A agenda da zona euro em 2013

PARIS – os líderes da União Europeia concluíram o ano de 2012 com um acordo histórico que coloca todos os bancos da zona euro sob a vigilância de um único supervisor. Mas as difíceis negociações que conduziram ao acordo ofuscaram o recente relatório do presidente do Conselho Europeu, Herman Van Rompuy, com vista a uma União Económica e Monetária Genuína, que apela a uma união que vai além da união bancária. Embora “nenhuma porta estivesse fechada”, nas palavras do presidente da Comissão Europeia, José Manuel Barroso, os dirigentes da UE recusaram manifestamente, pelo menos por agora, manter uma discussão séria sobre uma integração mais profunda.

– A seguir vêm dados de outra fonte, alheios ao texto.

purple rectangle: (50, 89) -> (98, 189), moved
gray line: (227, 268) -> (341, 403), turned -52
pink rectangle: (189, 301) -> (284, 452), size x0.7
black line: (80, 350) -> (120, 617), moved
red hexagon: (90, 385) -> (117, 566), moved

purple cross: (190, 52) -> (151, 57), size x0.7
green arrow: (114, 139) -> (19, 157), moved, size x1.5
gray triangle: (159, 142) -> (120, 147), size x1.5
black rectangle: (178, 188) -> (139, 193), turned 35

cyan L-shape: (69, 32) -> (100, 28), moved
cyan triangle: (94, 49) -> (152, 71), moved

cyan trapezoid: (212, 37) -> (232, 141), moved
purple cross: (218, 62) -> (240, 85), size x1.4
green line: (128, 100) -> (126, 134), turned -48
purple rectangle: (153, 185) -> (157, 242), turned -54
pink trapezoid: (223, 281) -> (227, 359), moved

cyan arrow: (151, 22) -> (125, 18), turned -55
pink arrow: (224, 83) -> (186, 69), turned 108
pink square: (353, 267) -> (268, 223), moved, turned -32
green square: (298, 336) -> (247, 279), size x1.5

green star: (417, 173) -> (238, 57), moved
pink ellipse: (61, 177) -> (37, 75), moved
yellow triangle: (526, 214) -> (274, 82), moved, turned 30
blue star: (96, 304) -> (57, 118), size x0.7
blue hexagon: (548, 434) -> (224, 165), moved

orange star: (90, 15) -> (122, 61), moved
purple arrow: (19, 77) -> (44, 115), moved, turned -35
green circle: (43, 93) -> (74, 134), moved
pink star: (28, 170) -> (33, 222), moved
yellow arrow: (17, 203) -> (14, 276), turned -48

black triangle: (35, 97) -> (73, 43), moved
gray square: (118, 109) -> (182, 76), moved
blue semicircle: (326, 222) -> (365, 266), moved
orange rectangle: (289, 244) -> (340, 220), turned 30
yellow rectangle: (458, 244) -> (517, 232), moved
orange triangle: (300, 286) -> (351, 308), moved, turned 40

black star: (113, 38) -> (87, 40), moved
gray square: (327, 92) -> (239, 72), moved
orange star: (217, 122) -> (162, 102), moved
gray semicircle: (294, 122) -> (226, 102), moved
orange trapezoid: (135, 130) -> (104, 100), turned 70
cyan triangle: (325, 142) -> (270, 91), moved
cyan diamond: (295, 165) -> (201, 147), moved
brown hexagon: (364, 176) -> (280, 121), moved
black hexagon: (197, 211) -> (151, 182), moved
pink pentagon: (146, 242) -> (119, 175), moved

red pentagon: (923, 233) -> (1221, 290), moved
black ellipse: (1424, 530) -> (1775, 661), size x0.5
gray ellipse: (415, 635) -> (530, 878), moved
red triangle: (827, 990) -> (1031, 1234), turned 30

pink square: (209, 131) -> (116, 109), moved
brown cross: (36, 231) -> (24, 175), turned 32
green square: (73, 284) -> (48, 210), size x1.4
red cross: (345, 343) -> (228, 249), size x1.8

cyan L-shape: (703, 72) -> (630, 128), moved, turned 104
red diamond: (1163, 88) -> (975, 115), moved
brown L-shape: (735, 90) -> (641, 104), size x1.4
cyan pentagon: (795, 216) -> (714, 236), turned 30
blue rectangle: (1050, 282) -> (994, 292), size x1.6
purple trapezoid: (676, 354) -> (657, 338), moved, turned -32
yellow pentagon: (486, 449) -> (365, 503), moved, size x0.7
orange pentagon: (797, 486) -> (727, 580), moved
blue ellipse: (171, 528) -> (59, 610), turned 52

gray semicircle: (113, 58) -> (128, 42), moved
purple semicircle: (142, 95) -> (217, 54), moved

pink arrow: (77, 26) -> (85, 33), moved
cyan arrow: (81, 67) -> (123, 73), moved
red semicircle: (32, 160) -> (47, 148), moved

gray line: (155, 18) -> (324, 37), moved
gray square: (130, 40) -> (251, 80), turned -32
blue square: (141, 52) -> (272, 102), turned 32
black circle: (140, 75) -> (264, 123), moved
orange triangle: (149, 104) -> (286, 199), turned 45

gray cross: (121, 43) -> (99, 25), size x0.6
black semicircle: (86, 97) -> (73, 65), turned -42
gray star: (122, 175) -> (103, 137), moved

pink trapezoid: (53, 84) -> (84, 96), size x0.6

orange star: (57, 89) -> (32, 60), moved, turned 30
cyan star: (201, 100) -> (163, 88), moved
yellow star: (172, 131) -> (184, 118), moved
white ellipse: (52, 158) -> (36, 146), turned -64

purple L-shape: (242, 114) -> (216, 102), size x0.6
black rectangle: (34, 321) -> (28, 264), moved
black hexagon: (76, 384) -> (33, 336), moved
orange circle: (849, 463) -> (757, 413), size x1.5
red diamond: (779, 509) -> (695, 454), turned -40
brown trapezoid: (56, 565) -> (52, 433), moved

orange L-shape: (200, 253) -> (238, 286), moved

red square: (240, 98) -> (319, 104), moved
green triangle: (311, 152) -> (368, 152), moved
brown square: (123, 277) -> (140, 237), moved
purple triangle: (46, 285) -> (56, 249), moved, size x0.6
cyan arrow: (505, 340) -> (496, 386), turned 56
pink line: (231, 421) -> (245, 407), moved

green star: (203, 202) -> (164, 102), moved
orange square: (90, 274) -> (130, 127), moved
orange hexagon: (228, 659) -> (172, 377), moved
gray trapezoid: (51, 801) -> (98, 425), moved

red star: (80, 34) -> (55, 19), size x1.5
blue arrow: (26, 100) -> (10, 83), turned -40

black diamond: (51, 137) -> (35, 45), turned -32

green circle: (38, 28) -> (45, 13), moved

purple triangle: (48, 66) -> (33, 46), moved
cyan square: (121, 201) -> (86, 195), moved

O relatório de Van Rompuy levanta uma questão fundamental: Que factores impedem a zona euro de funcionar como todos desejariam? Responder a esta pergunta requer, sobretudo, comparar a dinâmica que existia na primeira década do euro, 1999-2009, altura em que a zona euro teve aparentemente um bom desempenho, com a dinâmica dos últimos três anos perturbados pela crise.

Em primeiro lugar, a zona euro parecia funcionar como uma verdadeira união monetária: a integração do mercado de capitais foi acelerada, as actividades transfronteiriças aumentaram; e a diferença do rendimento per capita entre os países membros diminuiu. Mas, ao contrário de uma união monetária completa, como a dos Estados Unidos, os membros da zona euro mantiveram a total soberania financeira, o que significa que eles controlavam todas as alavancas da política macroeconómica.

Sem coacções externas, a despesa pública e privada cresceu vertiginosamente em muitos países da periferia da zona euro, ao passo que os ordenados aumentavam mais depressa do que a produtividade. Enquanto estes países apresentavam défices da conta-corrente, os países do Norte da Europa acumulavam excedentes da conta-corrente, revelando um fosso crescente em termos de competitividade.